Canadian-controlled private corporations (CCPCs) and corporations with revenues of $500 million or less will not be subject to the new rules.

This measure will be introduced on 1 July 2021. Only options granted after that date will be subject to the new rules.

This is an independent cost estimate of a budgetary measure contained in the federal government’s Fall Economic Statement 2020 (FES 2020).

Applying an annual limit of $200,000 on the amount of employee stock options qualifying for the 50% stock option deduction. The limit will be based on the fair market value of the shares at the time the options are granted. Stock options granted in excess of the $200,000 threshold will be considered ineligible, meaning that the entire benefit realized from the exercise of ineligible options by the employee will now be considered taxable income.[^1]

For stock options that are considered ineligible, the employer will now be entitled to a tax deduction equal to the total benefit realized by the exercise of these options by the employee.

Canadian-controlled private corporations (CCPCs) and corporations with revenues of $500 million or less will not be subject to the new rules.

This measure will be introduced on 1 July 2021. Only options granted after that date will be subject to the new rules.

Based on IQ Capital data, we estimated an average return for the market price of the shares underlying employee stock options from the time the options are granted to the time they are exercised. Based on this average return, we estimated the number of individuals for whom the fair market value (FMV) of the stock options at the time they were granted was greater than $200,000, as well as the average deduction claimed by these individuals.

Then, based on SPSM 28.0 and Capital IQ data, we estimated the proportion of individuals working for CCPCs or corporations with revenues below $500 million. This allowed us to estimate the number of individuals who would have received stock options that would be considered ineligible under the new rules, and the average benefit realized by exercising these options.
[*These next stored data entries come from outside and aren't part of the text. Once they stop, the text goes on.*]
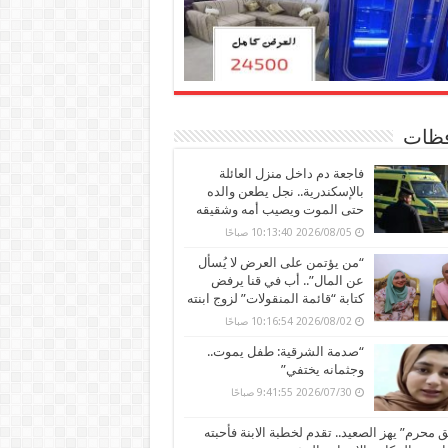
ظات
فاجعة دم داخل منزل العائلة
بالإسكندرية.. نجل يطعن والده
حتى الموت ويصيب أمه وشقيقه
2026/08/05 10:13:40 صباحًا
“من يؤتمن على العرض لا يُسأل
عن المال”.. أب في قنا يرفض
كتابة “قائمة المنقولات” لزوج ابنته
2026/08/02 10:16:54 صباحًا
“صدمة الشرقية: طفل يموت..
وجثمانه يختفي”
2026/07/30 9:41:55 صباحًا
محرم” يهز الصعيد.. تقدم لخطبة الابنة فأحبته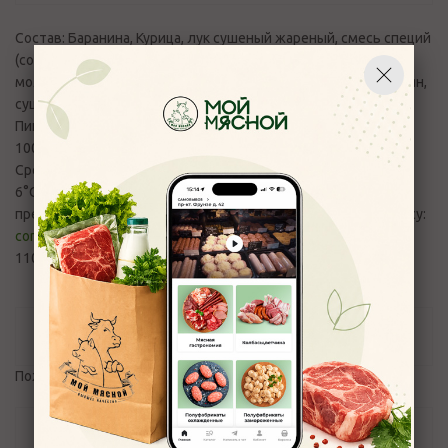
Состав: Баранина, Курица, лук сушеный жареный, смесь специй
(соль поваренная пищевая, зелень сушеная, перец черный
молотый, лавровый лист, паприка сладкая, кориандр, тимьян,
сушеные овощи морковь, зелень петрушки).
Пищевая и энергетическая ценность (средние значения)
100 г: Б-12,12г, Ж-22,59 г, У-5,24., 266,63 ккал/1116 кДж
Срок годности: 12 часов. Хранить при температуре от 2 до
6°С, при влажности воздуха не более 75%. Вопросы и
претензии по качеству продукции принимаются по эл.адресу:
control_moymyasnoy76@mail.ru
и телефону +7(4852) 700-
110
Отзывы
Пожалуйста,
авторизуйтесь
, чтобы оставить отзыв.
Задать вопрос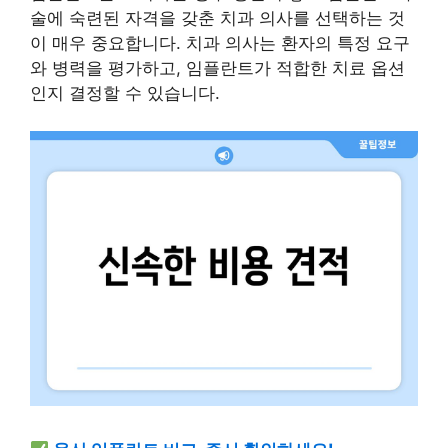
술에 숙련된 자격을 갖춘 치과 의사를 선택하는 것
이 매우 중요합니다. 치과 의사는 환자의 특정 요구
와 병력을 평가하고, 임플란트가 적합한 치료 옵션
인지 결정할 수 있습니다.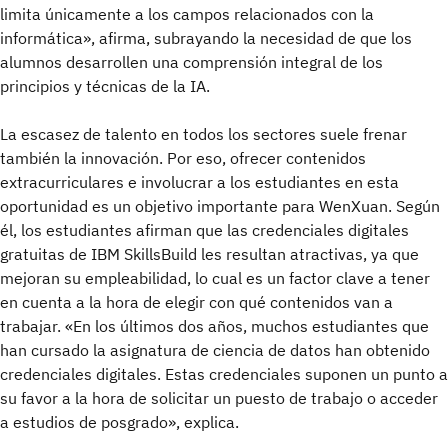
limita únicamente a los campos relacionados con la
informática», afirma, subrayando la necesidad de que los
alumnos desarrollen una comprensión integral de los
principios y técnicas de la IA.
La escasez de talento en todos los sectores suele frenar
también la innovación. Por eso, ofrecer contenidos
extracurriculares e involucrar a los estudiantes en esta
oportunidad es un objetivo importante para WenXuan. Según
él, los estudiantes afirman que las credenciales digitales
gratuitas de IBM SkillsBuild les resultan atractivas, ya que
mejoran su empleabilidad, lo cual es un factor clave a tener
en cuenta a la hora de elegir con qué contenidos van a
trabajar. «En los últimos dos años, muchos estudiantes que
han cursado la asignatura de ciencia de datos han obtenido
credenciales digitales. Estas credenciales suponen un punto a
su favor a la hora de solicitar un puesto de trabajo o acceder
a estudios de posgrado», explica.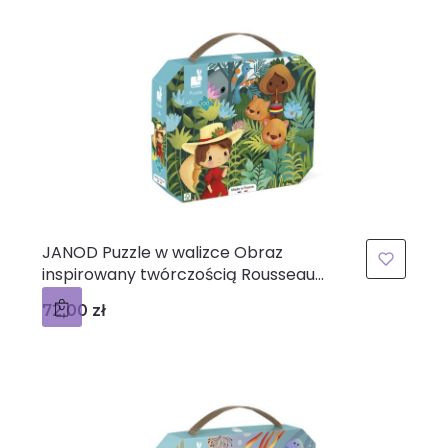
JANOD Puzzle w walizce Obraz
inspirowany twórczością Rousseau
100 elementów 6+ Made in France
Cena
72,00 zł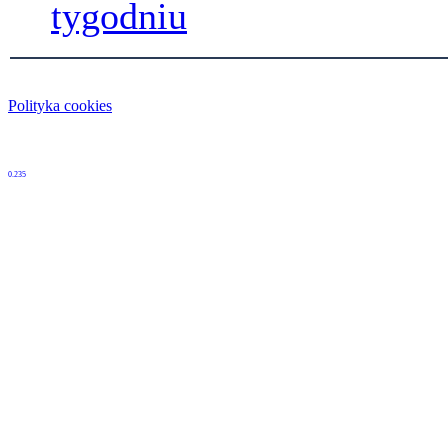
tygodniu
Polityka cookies
0.235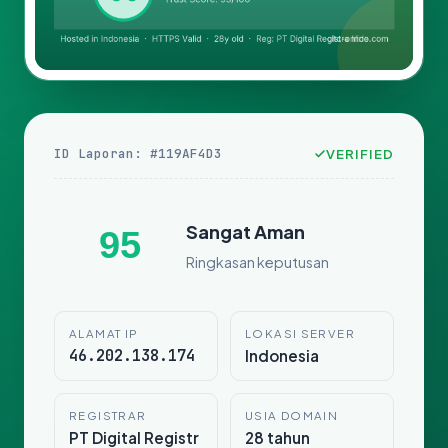
ID Laporan: #119AF4D3
VERIFIED
Sangat Aman
95
Ringkasan keputusan
ALAMAT IP
LOKASI SERVER
46.202.138.174
Indonesia
REGISTRAR
USIA DOMAIN
PT Digital Registr
28 tahun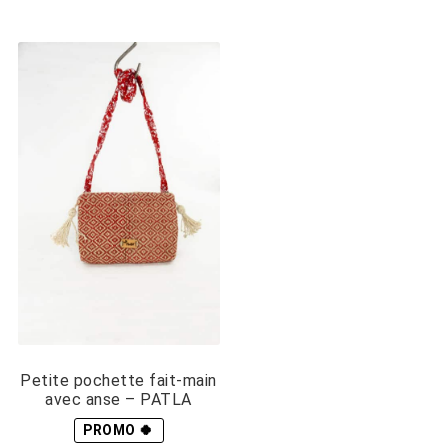
être
peuvent
choisies
être
sur
choisies
la
sur
page
la
du
page
produit
du
produit
Petite pochette fait-main
avec anse – PATLA
PROMO 🍀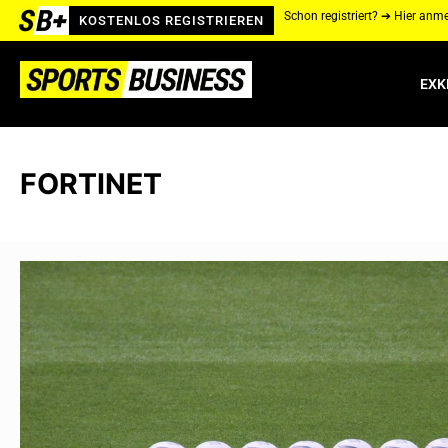
Schon registriert? ➔ Hier anm
KOSTENLOS REGISTRIEREN
EXK
FORTINET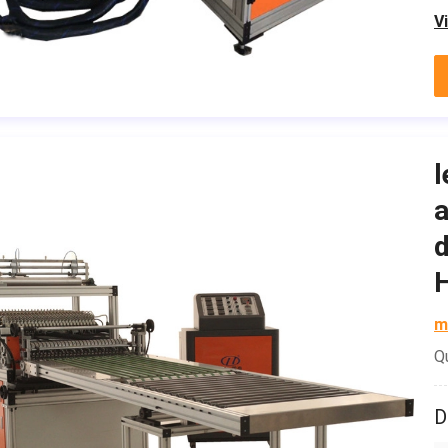
V
l
a
d
H
m
Q
D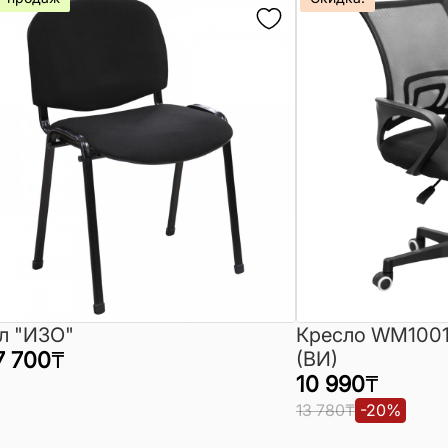
л "ИЗО"
Кресло WM1001
7 700
₸
(ВИ)
10 990
₸
13 780
₸
-
20
%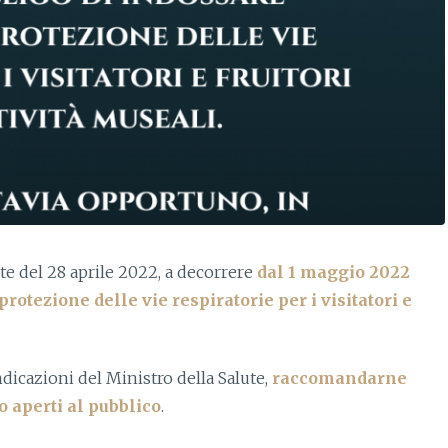
te del 28 aprile 2022, a decorrere
dal 1 maggio 2022
protezione delle vie respiratorie per i visitatori e
ndicazioni del Ministro della Salute,
raccomandarne
 o aperti al pubblico
.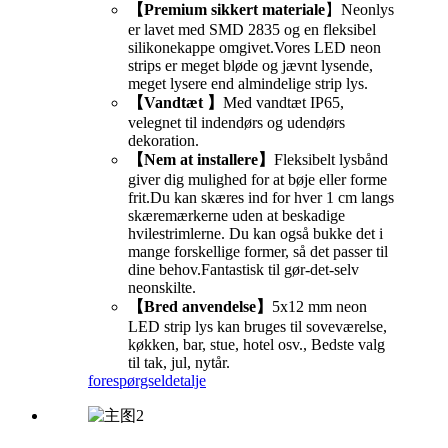
【Premium sikkert materiale
】Neonlys
er lavet med SMD 2835 og en fleksibel
silikonekappe omgivet.Vores LED neon
strips er meget bløde og jævnt lysende,
meget lysere end almindelige strip lys.
【Vandtæt 】
Med vandtæt IP65,
velegnet til indendørs og udendørs
dekoration.
【Nem at installere】
Fleksibelt lysbånd
giver dig mulighed for at bøje eller forme
frit.Du kan skæres ind for hver 1 cm langs
skæremærkerne uden at beskadige
hvilestrimlerne. Du kan også bukke det i
mange forskellige former, så det passer til
dine behov.Fantastisk til gør-det-selv
neonskilte.
【Bred anvendelse】
5x12 mm neon
LED strip lys kan bruges til soveværelse,
køkken, bar, stue, hotel osv., Bedste valg
til tak, jul, nytår.
forespørgsel
detalje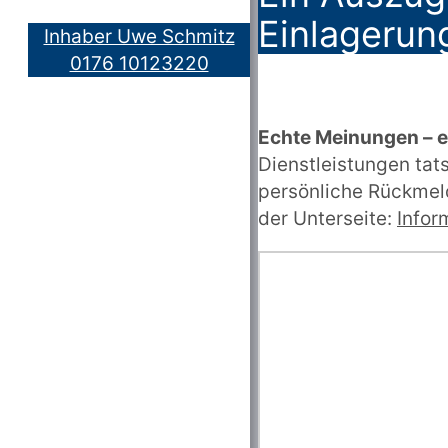
Einlagerun
Inhaber Uwe Schmitz
0176 10123220
Echte Meinungen – 
Dienstleistungen ta
persönliche Rückmeld
der Unterseite:
Infor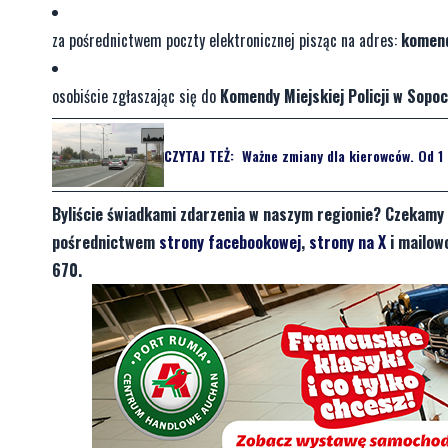
za pośrednictwem poczty elektronicznej pisząc na adres:
komend
osobiście zgłaszając się do
Komendy Miejskiej Policji w Sopoc
CZYTAJ TEŻ:
Ważne zmiany dla kierowców. Od 1 
Byliście świadkami zdarzenia w naszym regionie? Czekamy 
pośrednictwem
strony facebookowej
,
strony na X
i mailow
670.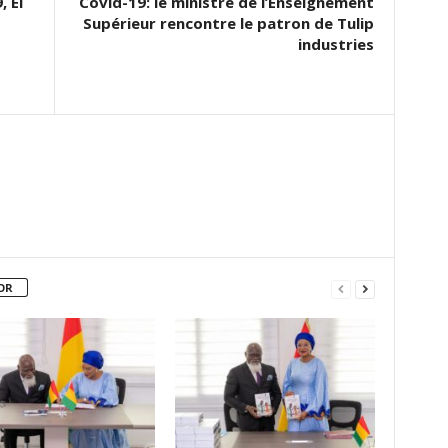
, El
Covid-19: le ministre de l’Enseignement
Supérieur rencontre le patron de Tulip
industries
OR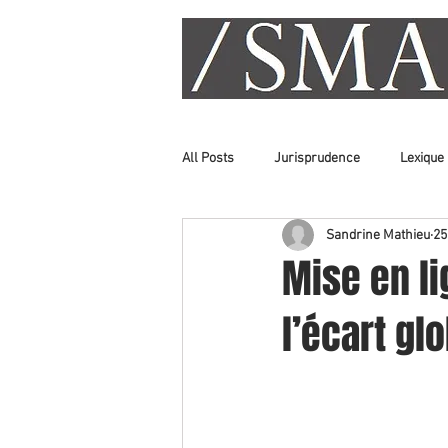
All Posts
Jurisprudence
Lexique
Sandrine Mathieu
25
Mise en li
l’écart gl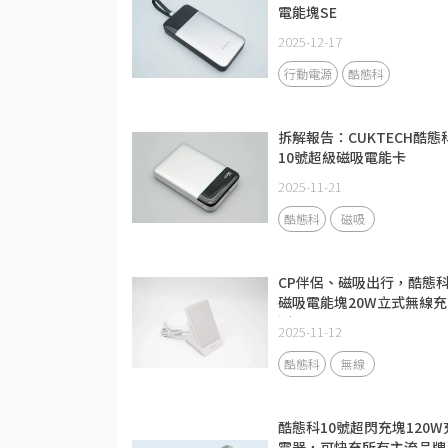
電能塊SE
2025-12-17
行動電源
酷態科
拆解報告：CUKTECH酷態
10號超級磁吸電能卡
2025-11-21
酷態科
磁吸
CP伴侶、磁吸出行，酷態
磁吸電能塊20W立式無線充
測
2025-11-12
酷態科
無線
酷態科10號超閃充塊120W
電器，可快充所有主流品牌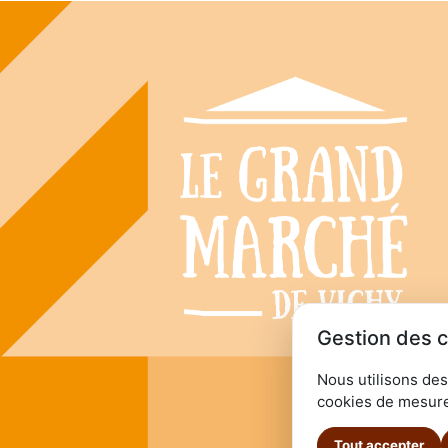
Gestion des 
Nous utilisons des
cookies de mesure
Tout accepter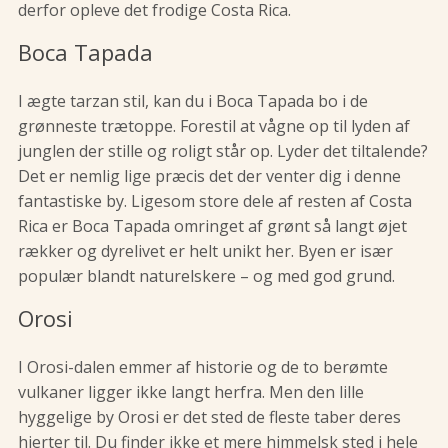
derfor opleve det frodige Costa Rica.
Boca Tapada
I ægte tarzan stil, kan du i Boca Tapada bo i de
grønneste trætoppe. Forestil at vågne op til lyden af
junglen der stille og roligt står op. Lyder det tiltalende?
Det er nemlig lige præcis det der venter dig i denne
fantastiske by. Ligesom store dele af resten af Costa
Rica er Boca Tapada omringet af grønt så langt øjet
rækker og dyrelivet er helt unikt her. Byen er især
populær blandt naturelskere – og med god grund.
Orosi
I Orosi-dalen emmer af historie og de to berømte
vulkaner ligger ikke langt herfra. Men den lille
hyggelige by Orosi er det sted de fleste taber deres
hjerter til. Du finder ikke et mere himmelsk sted i hele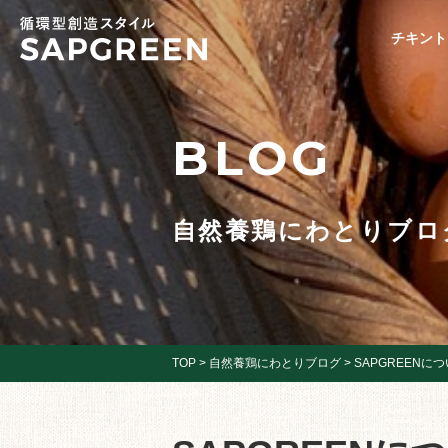
チキント
BLOG
自然養鶏にわとりブロ
TOP
>
自然養鶏にわとりブログ
>
SAPGREENに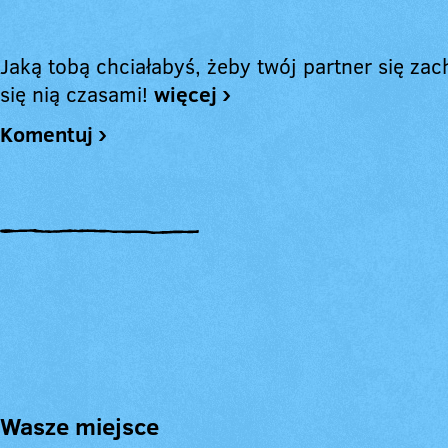
Jaką tobą chciałabyś, żeby twój partner się za
się nią czasami!
więcej ›
Komentuj ›
Wasze miejsce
We multiplied this estimated average benefit by 50% and then by 33%, the effective rate of the highest tax bracket, to estimate the additional personal income tax that could be collected. However, this additional tax will be partially offset by a reduction in corporate income tax, as corporations will now benefit from an offsetting income deduction equal to the benefit realized from the exercise of ineligible stock options.

Behavioural effects were factored in. We assume that the increases in after-tax corporate profits resulting from this policy will be fully paid out in the form of salaries to partially offset the employees’ corresponding loss of after-tax income. This salary increase will be taxable at the highest marginal rate.

Lastly, we used Capital IQ to estimate the distribution of the number of years between the time stock options are granted and the time they are exercised. While we estimate that on average individuals take between four and five years to exercise their options, some take only one year while others can take up to 11.

We estimate that the revenues generated by this new measure will gradually increase over the next few years and will not be fully realized until 2032–33. We estimate that they will then amount to $144 million.

Since the $200,000 threshold applies in the year the options are granted and we only observe deductions claimed in the year the options are exercised, our assumptions for the average return and the number of individuals who will be affected by this measure are necessarily uncertain. In addition, our estimates of the proportion of individuals working for CCPCs or corporations with revenues of less than $500 million are derived from external sources and not from CRA administrative data. Lastly, it is difficult to accurately estimate the behavioural response to this new measure.

  • PBO estimates that the revenues generated by this measure will gradually increase over the next few years, reaching $144 million in 2032–33, the year in which we estimate that the new rules will be fully implemented.
  • Estimates are presented on an accruals basis as would appear in the budget and public accounts.
  • Positive numbers subtract from the budgetary balance, negative numbers contribute to the budget balance.